Anthony Scali, the managing director of furniture retail giant Nick Scali, has bought a waterfront Palm Beach weekender for $9 million, making it his third family holding on the waterfront of prized Iluka Road.
The Scali family first emerged on the street’s property paper trail in late 2013 when his son Elliot bought the Walter Barda-designed residence on Snapperman Beach for $7.5 million from property developer Denis O’Neil, adding O’Neil’s boathouse and adjoining beachfront block six months later for $4.43 million.
Settlement records show Scali senior’s latest purchase is the long-held house of miner James Mitchell, who before he died in 2015 had owned the house since 1977, paying $72,500 with a mortgage to the late rugby league player “Albie” McAndrew.
The purchase comes after a protracted settlement that exchanged late last year, months before the COVID-19 pandemic and ensuing economic shutdown saw the Nick Scali share price tumble in late March to just $3.
The furniture retailer has weathered the economic upheaval of recent months better than expected, despite delays in furniture lines arriving from China, with the share price rallying in recent months to $6.75 this week, just above where it was at the start of the year.
Houses on the waterfront side of Iluka Road are hotly contested among luxury weekender shoppers because they offer the only true waterfront or beachfront real estate in Palm Beach.

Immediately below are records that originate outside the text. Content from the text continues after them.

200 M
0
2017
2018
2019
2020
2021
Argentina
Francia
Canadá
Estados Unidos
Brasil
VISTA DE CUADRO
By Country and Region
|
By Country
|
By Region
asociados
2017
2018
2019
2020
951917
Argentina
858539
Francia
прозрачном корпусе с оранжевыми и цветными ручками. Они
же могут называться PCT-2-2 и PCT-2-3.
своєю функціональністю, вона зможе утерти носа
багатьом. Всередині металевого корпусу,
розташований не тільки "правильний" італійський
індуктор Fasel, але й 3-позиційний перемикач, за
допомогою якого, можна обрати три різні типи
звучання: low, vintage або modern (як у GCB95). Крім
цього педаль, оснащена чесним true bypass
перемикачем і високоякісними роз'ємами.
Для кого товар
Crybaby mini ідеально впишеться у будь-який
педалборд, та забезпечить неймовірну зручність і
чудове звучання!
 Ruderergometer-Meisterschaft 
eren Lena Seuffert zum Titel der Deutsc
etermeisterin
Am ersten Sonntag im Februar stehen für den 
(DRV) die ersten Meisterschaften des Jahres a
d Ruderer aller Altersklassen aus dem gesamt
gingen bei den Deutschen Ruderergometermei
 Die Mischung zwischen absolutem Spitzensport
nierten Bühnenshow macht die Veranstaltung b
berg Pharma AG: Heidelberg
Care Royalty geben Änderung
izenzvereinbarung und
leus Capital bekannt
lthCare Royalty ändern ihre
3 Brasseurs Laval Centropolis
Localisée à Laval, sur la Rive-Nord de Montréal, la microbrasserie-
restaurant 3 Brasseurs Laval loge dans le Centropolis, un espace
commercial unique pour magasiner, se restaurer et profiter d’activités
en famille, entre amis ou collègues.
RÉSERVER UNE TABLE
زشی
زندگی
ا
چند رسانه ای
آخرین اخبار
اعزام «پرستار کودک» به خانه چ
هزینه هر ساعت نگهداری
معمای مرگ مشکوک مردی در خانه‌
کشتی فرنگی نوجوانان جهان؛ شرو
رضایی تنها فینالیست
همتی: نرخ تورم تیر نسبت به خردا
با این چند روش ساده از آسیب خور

Few are as prized as the waterfront offerings set on the westernmost foreshore privately set away from Snapperman Beach.
Ray White Palm Beach Prestige’s Noel Nicholson declined to comment on the deal, but was known to be shopping the Mitchell family’s property to buyers before it sold.
Goldman Sachs managing director Zac Fletcher bought the house next door a year ago for $10.35 million, ending 62 years of Esdaile family ownership since they bought it from the late hotelier Vincent Toohey.
Among Scali’s nearest neighbours is Uncle Toby’s founder Doug Shears, who bought Anakela for $15 million in 2007 from the late grocery tycoon Jim Fleming, and Sydney University chancellor Belinda Hutchinson, who bought for $7.8 million in 2009, and restaurateur John Szangolies, who paid $9.2 million in 2016.
The Palm Beach record was set earlier this year at $24 million when investment banker Mike Messara bought the weekender of Caroline Jumpertz, the daughter of the late media legend Sam Chisholm.